# GIVEN RECORDS
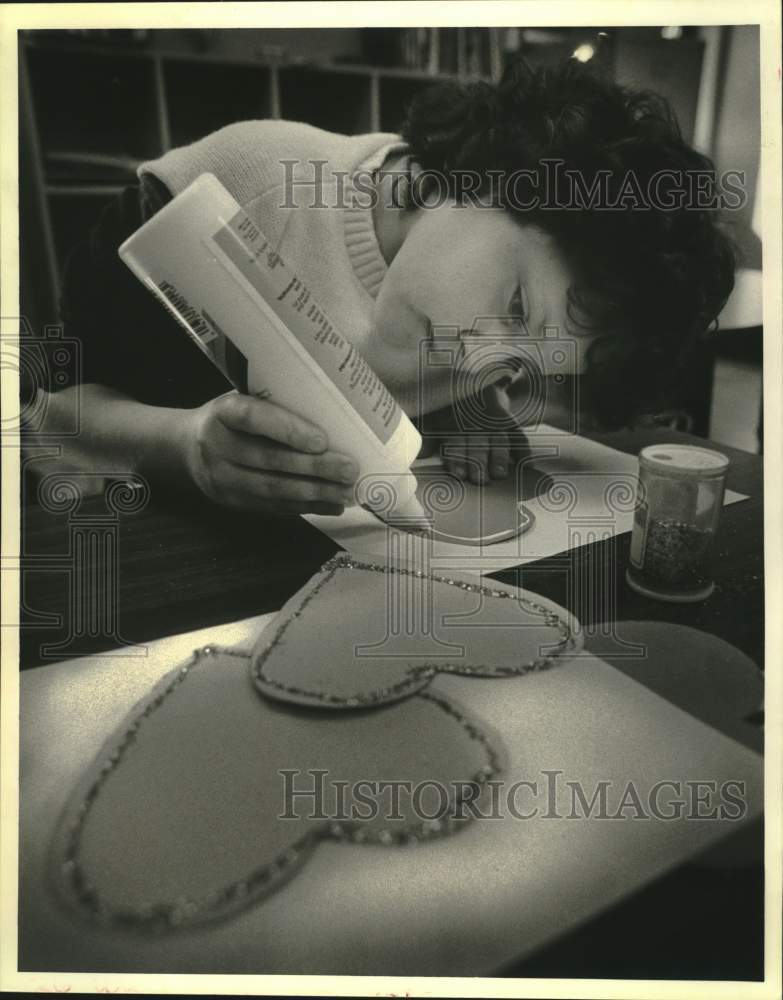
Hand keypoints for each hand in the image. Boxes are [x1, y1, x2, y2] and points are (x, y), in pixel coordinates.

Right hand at [183, 391, 357, 514]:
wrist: (188, 449)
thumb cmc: (232, 420)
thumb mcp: (242, 400)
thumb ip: (274, 406)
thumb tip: (335, 416)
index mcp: (223, 412)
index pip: (253, 419)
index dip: (288, 430)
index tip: (322, 440)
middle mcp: (217, 446)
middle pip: (269, 460)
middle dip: (314, 468)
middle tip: (349, 470)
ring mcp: (222, 479)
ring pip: (273, 489)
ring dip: (314, 493)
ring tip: (346, 492)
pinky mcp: (232, 503)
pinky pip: (272, 507)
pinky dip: (305, 507)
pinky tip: (332, 505)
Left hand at [417, 383, 528, 484]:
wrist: (465, 383)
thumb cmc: (444, 411)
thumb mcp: (430, 420)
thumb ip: (427, 438)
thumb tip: (420, 455)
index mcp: (452, 423)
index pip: (455, 442)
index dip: (457, 459)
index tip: (459, 474)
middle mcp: (473, 422)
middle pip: (477, 443)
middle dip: (479, 462)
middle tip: (481, 480)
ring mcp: (491, 420)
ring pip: (497, 439)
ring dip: (499, 457)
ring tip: (500, 474)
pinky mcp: (506, 419)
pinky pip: (516, 431)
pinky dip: (522, 445)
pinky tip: (525, 460)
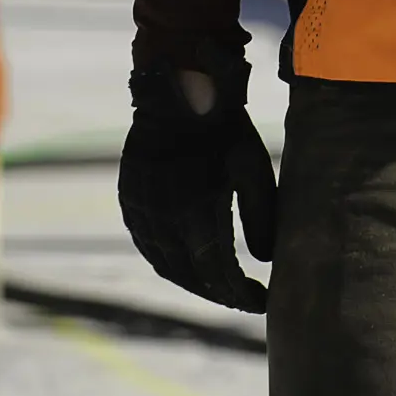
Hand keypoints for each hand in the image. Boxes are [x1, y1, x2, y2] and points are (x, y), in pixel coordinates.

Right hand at [119, 59, 278, 311]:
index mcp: (196, 211)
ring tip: (218, 287)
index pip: (219, 271)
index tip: (261, 302)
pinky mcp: (130, 201)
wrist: (177, 93)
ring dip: (193, 281)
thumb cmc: (224, 129)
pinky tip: (186, 266)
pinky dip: (168, 262)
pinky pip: (147, 245)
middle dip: (219, 292)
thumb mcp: (252, 167)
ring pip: (166, 264)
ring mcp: (141, 210)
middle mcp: (163, 217)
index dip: (240, 293)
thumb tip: (266, 260)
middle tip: (242, 299)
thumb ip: (260, 216)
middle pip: (191, 274)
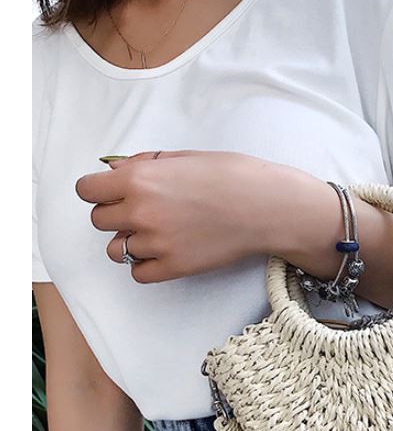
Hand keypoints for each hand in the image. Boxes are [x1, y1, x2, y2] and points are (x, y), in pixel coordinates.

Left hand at [74, 149, 313, 282]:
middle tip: (142, 212)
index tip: (113, 193)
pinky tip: (164, 253)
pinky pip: (138, 273)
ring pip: (116, 249)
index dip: (99, 191)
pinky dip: (146, 265)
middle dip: (116, 215)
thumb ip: (146, 165)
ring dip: (130, 241)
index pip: (86, 190)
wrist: (267, 207)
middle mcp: (141, 211)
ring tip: (156, 235)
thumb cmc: (234, 176)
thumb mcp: (185, 157)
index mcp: (139, 179)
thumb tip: (117, 172)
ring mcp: (156, 242)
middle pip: (99, 220)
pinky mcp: (174, 267)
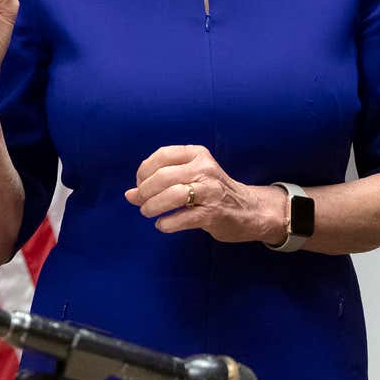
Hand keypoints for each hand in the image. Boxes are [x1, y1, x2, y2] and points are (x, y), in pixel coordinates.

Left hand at [125, 145, 286, 244]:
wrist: (250, 210)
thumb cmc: (214, 191)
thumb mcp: (191, 176)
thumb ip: (161, 181)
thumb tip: (129, 194)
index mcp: (197, 154)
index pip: (162, 155)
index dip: (144, 171)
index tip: (140, 186)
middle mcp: (204, 169)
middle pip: (163, 176)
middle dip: (144, 192)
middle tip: (140, 203)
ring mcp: (210, 191)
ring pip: (172, 195)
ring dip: (152, 206)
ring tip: (148, 213)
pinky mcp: (213, 213)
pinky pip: (182, 218)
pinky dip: (167, 223)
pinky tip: (163, 225)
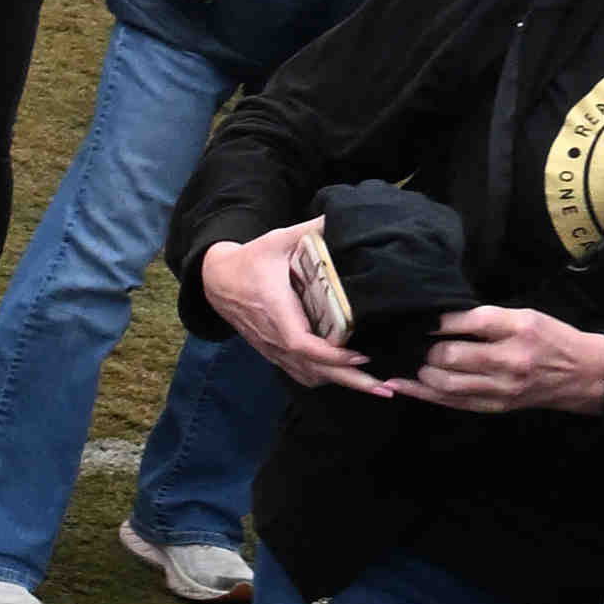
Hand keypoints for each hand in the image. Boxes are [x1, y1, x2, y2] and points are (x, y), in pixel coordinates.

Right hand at [206, 224, 398, 395]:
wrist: (216, 281)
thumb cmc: (250, 260)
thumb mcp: (277, 239)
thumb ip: (310, 229)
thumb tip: (342, 215)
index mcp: (276, 311)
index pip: (302, 343)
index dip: (332, 355)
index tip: (362, 354)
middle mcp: (274, 337)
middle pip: (314, 370)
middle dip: (351, 380)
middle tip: (386, 388)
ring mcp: (273, 349)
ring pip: (309, 376)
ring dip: (341, 382)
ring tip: (375, 385)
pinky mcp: (273, 353)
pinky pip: (301, 374)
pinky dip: (325, 379)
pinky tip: (347, 376)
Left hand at [394, 303, 603, 415]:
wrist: (582, 374)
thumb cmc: (551, 338)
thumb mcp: (526, 316)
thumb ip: (487, 318)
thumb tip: (442, 320)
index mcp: (519, 330)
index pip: (471, 322)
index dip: (441, 321)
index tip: (425, 321)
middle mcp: (510, 361)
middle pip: (452, 356)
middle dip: (429, 350)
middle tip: (421, 343)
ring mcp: (501, 388)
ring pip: (446, 384)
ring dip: (423, 373)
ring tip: (415, 362)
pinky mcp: (495, 406)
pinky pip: (452, 402)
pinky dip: (423, 394)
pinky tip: (403, 385)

# GOAL OF THE EXERCISE
Whenever "wrist" shows up in a line of the listing, copy that whole line.

# WRITTEN SOLUTION
wrist: (188, 449)
wrist: (465, 383)
wrist: (177, 93)
wrist: (267, 207)
wrist: (250, 210)
wrist: (216, 281)
wrist: (582, 374)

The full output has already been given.